··· Trecho do texto ···
5 doutoras que vêm inspirando a nova
geração de pessoas trans
Entre tantas lutas ao
longo da vida por direitos e políticas públicas em prol da comunidade,
combatendo sem descanso o preconceito arraigado na sociedade contra a população
LGBTQIAPN+, elas investiram nos estudos acadêmicos.
O apreço pelos estudos
- e pelo título de doutoras - desafia o olhar machista e transfóbico que ainda
as enxerga em cenários marginalizados e prova que lugar de travesti é, sim, na
universidade. Keila, Luma, Juh, Lua e Dodi transformaram suas jornadas em
ativismo e legado para a nova geração de pessoas trans. Conheça suas histórias:
<><> Dodi
Leal
Graduada em Artes
Cênicas na Escola de Comunicações e Artes da Universidade de São Paulo
(ECA-USP), Dodi Leal voltou à universidade em 2023, dez anos depois de se
formar, para atuar como professora do Laboratório de Práticas Performativas, do
Programa de Pós-Graduação em Artes Cênicas (PPGAC) para ministrar a disciplina
Fabulações Travestis sobre o Fim.
··· Dados de origem ···
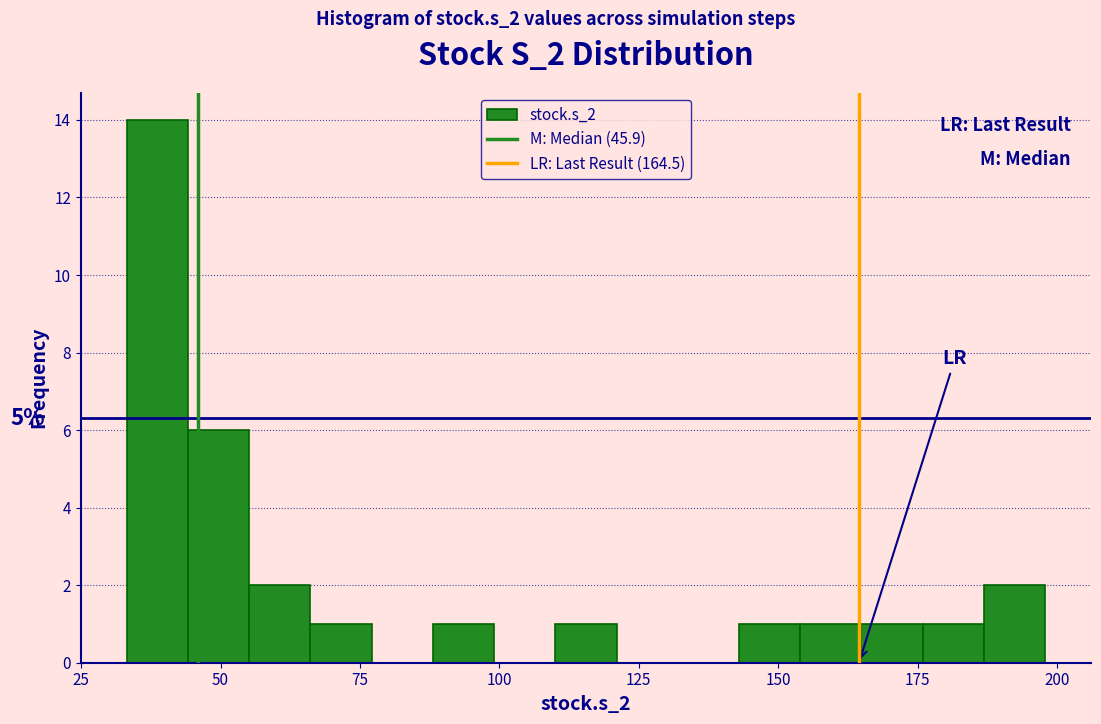

Read against the x-axis, roughly where is the centre of the tallest bar?

40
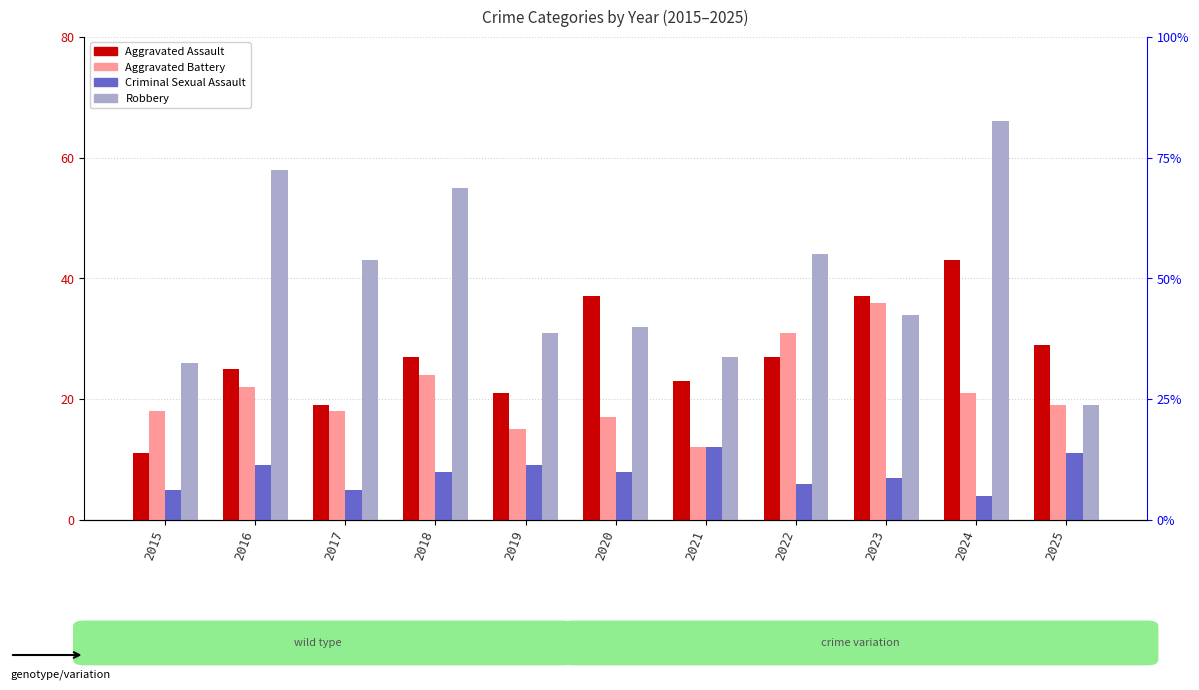

What are all the series names shown in the legend?

Aggravated Assault, Aggravated Battery, Criminal Sexual Assault, Robbery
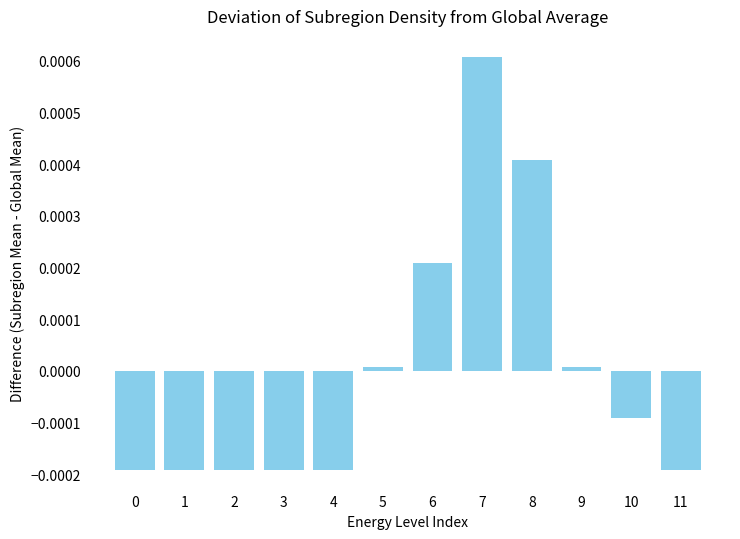

At which category does the chart reach its peak across all series?

7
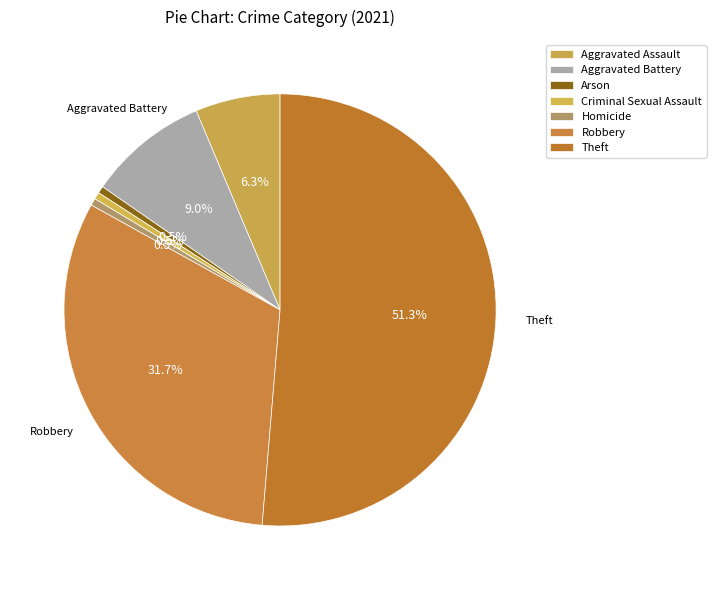

How many segments does this pie chart have?

7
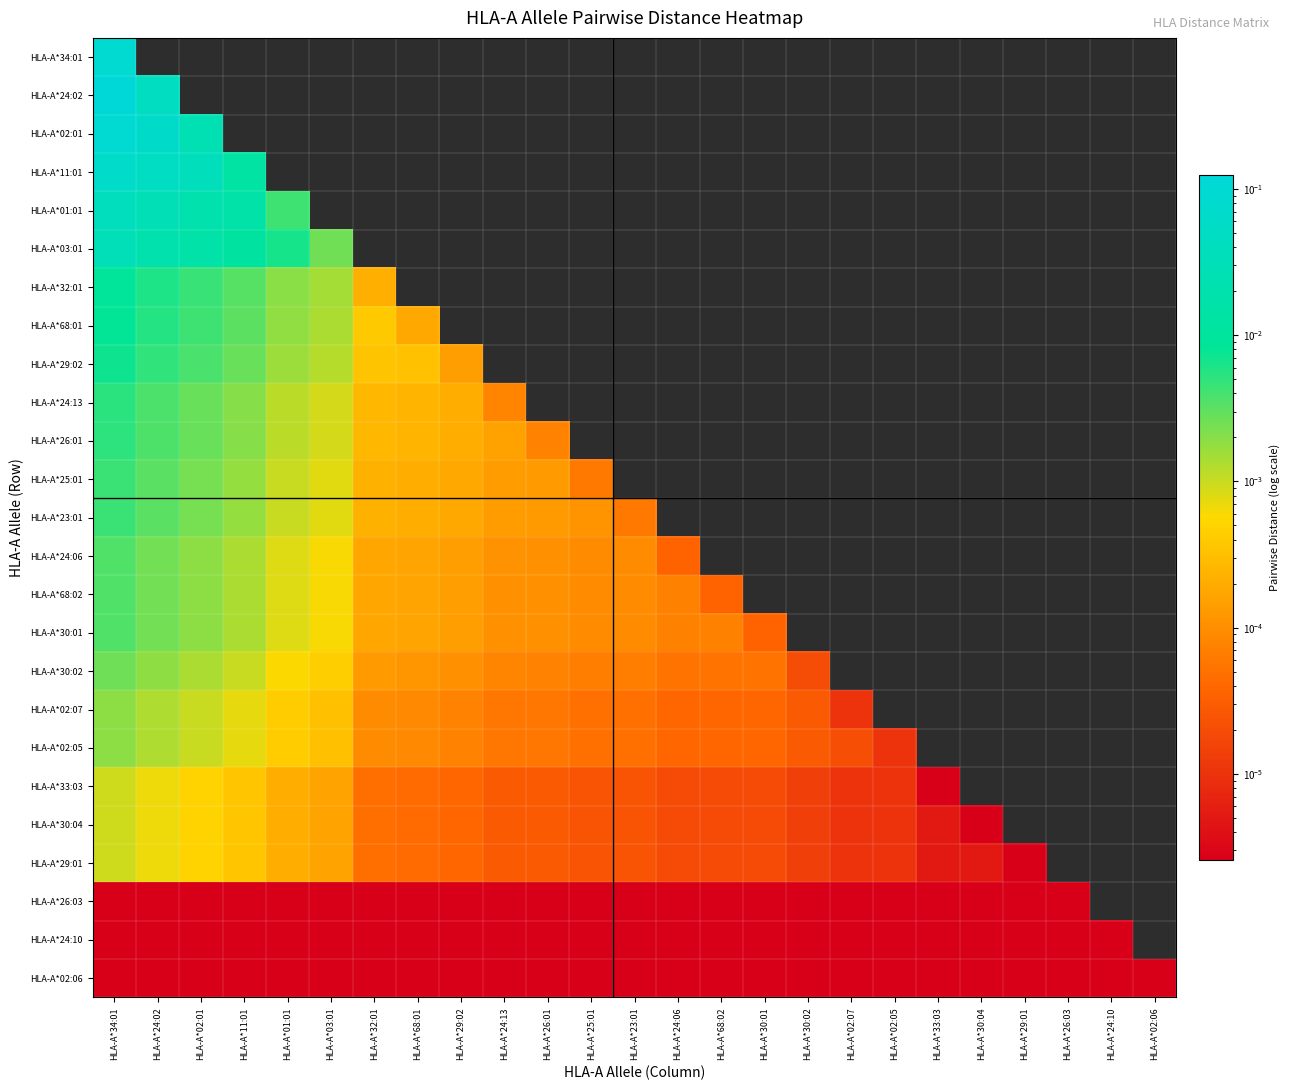

Rank the series at HLA-A*02:01 from lowest to highest value.

HLA-A*26:03, HLA-A*24:10, HLA-A*02:06, HLA-A*33:03, HLA-A*30:04, HLA-A*29:01, HLA-A*02:07, HLA-A*02:05, HLA-A*30:02, HLA-A*68:02, HLA-A*30:01, HLA-A*24:06, HLA-A*25:01, HLA-A*23:01, HLA-A*26:01, HLA-A*24:13, HLA-A*29:02, HLA-A*68:01, HLA-A*32:01, HLA-A*03:01, HLA-A*01:01, HLA-A*34:01, HLA-A*24:02, HLA-A*02:01, HLA-A*11:01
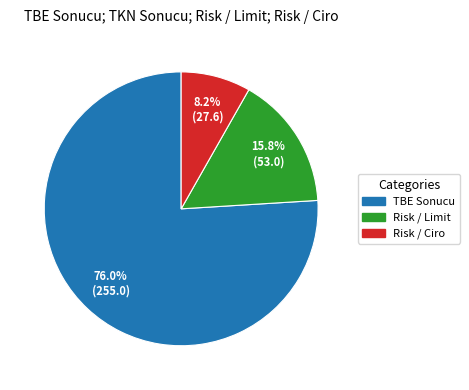

To the nearest percent, what portion does TBE Sonucu represent?

76%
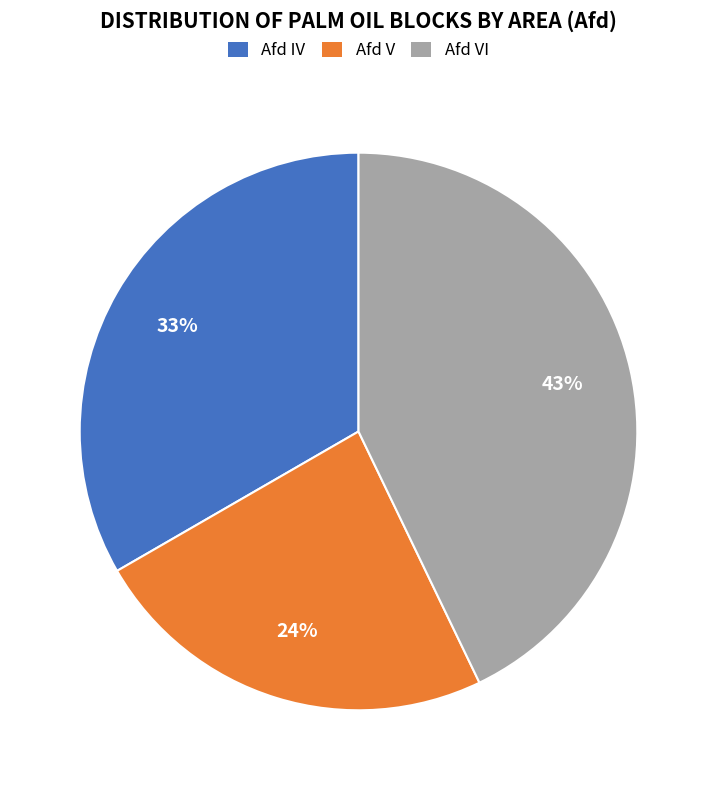

To the nearest percent, what portion does Afd IV represent?

33%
···
### Tarefa solicitada 1
Como fica em inglês a frase "Keila, Luma, Juh, Lua e Dodi transformaram suas jornadas em ativismo e legado para a nova geração de pessoas trans." do texto sobre as doutoras trans?
### Tarefa solicitada 2
Pode reproduzir só o trecho da listagem que começa na linha com "Aggravated Assault, Aggravated" e termina na linha com "Rank the series", substituindo "chart" por "graph", sem alterar mais nada e deixando as imagens de fora?
A listagem não tem relação alguma com o texto.

### Resultado da tarefa 1
Keila, Luma, Juh, Lua, and Dodi turned their journeys into activism and a legacy for the new generation of trans people.

### Resultado da tarefa 2
Aggravated Assault, Aggravated Battery, Criminal Sexual Assault, Robbery

At which category does the graph reach its peak across all series?

7

How many segments does this pie graph have?

7

Rank the series at HLA-A*02:01 from lowest to highest value.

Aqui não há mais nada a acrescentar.